7. Run the gel at 100V until the "dye line" has moved about 3/4 of the way down the gel
8. Place the gel in Ethidium Bromide Stain for about 30 minutes
9. Move the gel to TAE buffer to destain for about 20 minutes
10. View under a UV light
    • Be careful when working with ethidium bromide and UV light.

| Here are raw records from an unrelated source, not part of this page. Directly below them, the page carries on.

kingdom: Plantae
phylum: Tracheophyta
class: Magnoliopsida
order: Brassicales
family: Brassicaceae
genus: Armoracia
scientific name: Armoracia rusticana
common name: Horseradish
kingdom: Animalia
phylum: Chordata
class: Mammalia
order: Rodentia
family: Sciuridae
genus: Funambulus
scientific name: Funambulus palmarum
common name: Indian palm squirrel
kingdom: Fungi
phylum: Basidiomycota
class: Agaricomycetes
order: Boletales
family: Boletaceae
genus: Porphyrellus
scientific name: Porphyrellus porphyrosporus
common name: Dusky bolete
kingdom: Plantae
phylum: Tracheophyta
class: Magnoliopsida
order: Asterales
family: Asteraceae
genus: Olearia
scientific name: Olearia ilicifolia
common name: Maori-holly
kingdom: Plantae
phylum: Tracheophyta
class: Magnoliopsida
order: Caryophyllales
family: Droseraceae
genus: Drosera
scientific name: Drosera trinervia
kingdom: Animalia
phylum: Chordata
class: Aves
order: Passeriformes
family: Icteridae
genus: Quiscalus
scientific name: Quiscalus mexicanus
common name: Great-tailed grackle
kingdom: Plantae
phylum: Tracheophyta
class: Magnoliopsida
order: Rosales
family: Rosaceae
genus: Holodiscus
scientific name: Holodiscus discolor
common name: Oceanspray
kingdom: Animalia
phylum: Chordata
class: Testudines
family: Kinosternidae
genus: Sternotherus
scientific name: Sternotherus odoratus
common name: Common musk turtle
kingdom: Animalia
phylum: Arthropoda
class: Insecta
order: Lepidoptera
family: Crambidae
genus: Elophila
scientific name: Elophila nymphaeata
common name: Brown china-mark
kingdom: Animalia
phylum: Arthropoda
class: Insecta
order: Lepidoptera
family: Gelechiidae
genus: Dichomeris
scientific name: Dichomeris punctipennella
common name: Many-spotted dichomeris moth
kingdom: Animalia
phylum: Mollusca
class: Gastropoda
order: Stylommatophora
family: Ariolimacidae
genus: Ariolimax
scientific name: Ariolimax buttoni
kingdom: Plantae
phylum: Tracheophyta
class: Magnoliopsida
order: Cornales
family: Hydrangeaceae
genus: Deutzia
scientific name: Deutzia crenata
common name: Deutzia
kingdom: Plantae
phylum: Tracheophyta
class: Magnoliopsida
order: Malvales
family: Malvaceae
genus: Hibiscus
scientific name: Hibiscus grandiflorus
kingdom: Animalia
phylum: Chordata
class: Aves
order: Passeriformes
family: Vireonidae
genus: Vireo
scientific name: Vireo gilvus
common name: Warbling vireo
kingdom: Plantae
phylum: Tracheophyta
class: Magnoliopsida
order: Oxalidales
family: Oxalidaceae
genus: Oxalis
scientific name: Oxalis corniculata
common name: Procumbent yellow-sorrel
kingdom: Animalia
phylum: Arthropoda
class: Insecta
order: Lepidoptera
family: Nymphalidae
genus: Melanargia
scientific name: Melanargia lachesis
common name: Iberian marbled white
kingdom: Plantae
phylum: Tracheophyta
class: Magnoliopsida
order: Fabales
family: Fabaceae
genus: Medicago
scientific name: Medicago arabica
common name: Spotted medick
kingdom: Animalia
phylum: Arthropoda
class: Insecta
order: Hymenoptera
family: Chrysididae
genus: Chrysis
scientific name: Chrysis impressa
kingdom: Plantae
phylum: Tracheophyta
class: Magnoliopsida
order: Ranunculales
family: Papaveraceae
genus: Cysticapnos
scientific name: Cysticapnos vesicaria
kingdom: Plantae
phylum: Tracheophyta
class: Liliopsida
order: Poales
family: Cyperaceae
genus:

Again, there are no band on the gel. I still may try to transform in case the DNA concentration is low, but usually bands at least show up bright after a successful PCR.

Quantifying DNA

I need to make sure that there is actually DNA in my mini-preps from Tuesday because my two PCR reactions this week did not seem to work. To do this I will quantify the DNA in the colonies 2 and 3 minipreps of M8S/M33S/M103S/A71M Asc Hb. This procedure was repeated for both minipreps:

1. Using a smaller volume quartz cuvette, 95μL of dH₂O was placed in the spectrophotometer and the baseline was corrected with this.
2. 5μL of DNA was added to the 95μL of water. This was pipetted up and down with a pipette to mix.
3. The absorbance was taken at 260 and 280nm.

Results

Note: the absorbances are for 20x dilute DNA samples

Colony 2

• A₂₆₀ = 0.147
• A₂₈₀ = 0.081
• Absorbance Ratio = 1.8089
• 20x Dilute DNA concentration = 7.3350 μg/mL
• Non-dilute DNA concentration = 146.7 μg/mL

Colony 3

• A₂₆₀ = 0.181
• A₂₈₀ = 0.104
• Absorbance Ratio = 1.7404
• 20x Dilute DNA concentration = 9.0500 μg/mL
• Non-dilute DNA concentration = 181 μg/mL

So it seems there is DNA, which means there are other things that can probably be troubleshooted.